**THE TASK**
Once the line containing "looking to hire" has been written out, stop; until then, restate each line of the entries below word for word from the first.

Data entries
++++++++++++++++++++

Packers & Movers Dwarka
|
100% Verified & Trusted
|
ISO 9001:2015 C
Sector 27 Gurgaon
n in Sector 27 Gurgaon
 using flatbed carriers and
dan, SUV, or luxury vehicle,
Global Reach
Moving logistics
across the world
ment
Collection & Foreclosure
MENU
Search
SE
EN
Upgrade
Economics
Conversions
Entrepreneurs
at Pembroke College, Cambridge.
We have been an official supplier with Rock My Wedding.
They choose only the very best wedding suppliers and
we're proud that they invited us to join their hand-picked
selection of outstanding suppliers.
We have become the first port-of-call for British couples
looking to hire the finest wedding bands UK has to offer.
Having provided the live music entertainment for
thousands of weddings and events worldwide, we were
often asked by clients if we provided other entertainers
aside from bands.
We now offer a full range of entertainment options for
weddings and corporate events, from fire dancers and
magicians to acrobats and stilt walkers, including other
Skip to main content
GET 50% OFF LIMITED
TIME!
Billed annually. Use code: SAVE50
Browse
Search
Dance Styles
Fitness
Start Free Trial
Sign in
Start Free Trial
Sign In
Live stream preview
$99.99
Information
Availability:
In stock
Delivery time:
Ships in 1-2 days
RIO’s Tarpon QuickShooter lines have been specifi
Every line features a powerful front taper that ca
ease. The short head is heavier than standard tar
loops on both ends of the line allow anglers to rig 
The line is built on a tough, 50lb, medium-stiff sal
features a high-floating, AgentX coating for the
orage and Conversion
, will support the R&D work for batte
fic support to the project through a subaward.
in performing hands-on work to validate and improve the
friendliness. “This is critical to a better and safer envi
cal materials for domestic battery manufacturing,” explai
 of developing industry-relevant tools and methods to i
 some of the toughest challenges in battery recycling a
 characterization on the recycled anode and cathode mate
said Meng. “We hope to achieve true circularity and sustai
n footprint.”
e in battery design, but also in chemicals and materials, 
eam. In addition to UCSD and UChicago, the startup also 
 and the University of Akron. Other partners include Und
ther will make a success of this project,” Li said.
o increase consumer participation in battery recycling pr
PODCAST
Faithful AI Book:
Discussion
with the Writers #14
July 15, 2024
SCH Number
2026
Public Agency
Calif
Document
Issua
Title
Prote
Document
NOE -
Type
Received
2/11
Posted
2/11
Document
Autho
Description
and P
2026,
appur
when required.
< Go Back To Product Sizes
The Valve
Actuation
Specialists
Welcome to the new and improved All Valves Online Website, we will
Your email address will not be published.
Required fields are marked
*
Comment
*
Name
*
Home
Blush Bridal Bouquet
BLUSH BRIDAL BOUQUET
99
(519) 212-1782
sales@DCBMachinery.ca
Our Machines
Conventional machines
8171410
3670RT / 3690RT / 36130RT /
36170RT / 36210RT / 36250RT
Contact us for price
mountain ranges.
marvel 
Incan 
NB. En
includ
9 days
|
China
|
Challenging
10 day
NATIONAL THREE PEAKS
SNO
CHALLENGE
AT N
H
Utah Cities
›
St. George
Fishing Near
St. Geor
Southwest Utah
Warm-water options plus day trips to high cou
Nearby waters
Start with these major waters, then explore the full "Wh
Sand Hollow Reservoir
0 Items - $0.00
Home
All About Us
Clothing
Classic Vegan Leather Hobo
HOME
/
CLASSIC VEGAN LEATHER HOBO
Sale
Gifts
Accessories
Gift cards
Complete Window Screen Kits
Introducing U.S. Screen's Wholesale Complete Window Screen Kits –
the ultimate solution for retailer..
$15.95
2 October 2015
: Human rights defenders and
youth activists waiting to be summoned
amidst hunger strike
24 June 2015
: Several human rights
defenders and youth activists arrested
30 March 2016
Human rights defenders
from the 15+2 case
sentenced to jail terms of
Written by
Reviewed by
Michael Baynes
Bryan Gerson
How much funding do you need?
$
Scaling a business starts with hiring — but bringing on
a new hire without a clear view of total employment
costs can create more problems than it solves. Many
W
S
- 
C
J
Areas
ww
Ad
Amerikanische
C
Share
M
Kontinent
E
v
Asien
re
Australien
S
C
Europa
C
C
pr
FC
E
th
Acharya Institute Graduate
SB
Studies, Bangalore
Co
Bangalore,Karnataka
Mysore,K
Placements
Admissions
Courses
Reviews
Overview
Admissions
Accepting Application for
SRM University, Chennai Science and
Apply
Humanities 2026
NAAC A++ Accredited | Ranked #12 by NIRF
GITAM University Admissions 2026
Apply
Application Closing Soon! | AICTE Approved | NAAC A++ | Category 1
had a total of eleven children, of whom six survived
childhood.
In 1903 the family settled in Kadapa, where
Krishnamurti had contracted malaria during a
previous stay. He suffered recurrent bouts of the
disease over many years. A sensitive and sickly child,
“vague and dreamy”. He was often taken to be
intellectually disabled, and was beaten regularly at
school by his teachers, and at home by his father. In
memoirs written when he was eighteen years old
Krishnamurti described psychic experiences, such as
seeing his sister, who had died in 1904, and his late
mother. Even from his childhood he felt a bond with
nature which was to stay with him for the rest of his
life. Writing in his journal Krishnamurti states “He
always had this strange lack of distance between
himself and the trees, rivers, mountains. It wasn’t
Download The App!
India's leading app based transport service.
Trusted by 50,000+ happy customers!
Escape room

++++++++++++++++++++

**TASK OUTPUT**
Packers & Movers Dwarka
|
100% Verified & Trusted
|
ISO 9001:2015 C
Sector 27 Gurgaon
n in Sector 27 Gurgaon
 using flatbed carriers and
dan, SUV, or luxury vehicle,
Global Reach
Moving logistics
across the world
ment
Collection & Foreclosure
MENU
Search
SE
EN
Upgrade
Economics
Conversions
Entrepreneurs
at Pembroke College, Cambridge.
We have been an official supplier with Rock My Wedding.
They choose only the very best wedding suppliers and
we're proud that they invited us to join their hand-picked
selection of outstanding suppliers.
We have become the first port-of-call for British couples
looking to hire the finest wedding bands UK has to offer.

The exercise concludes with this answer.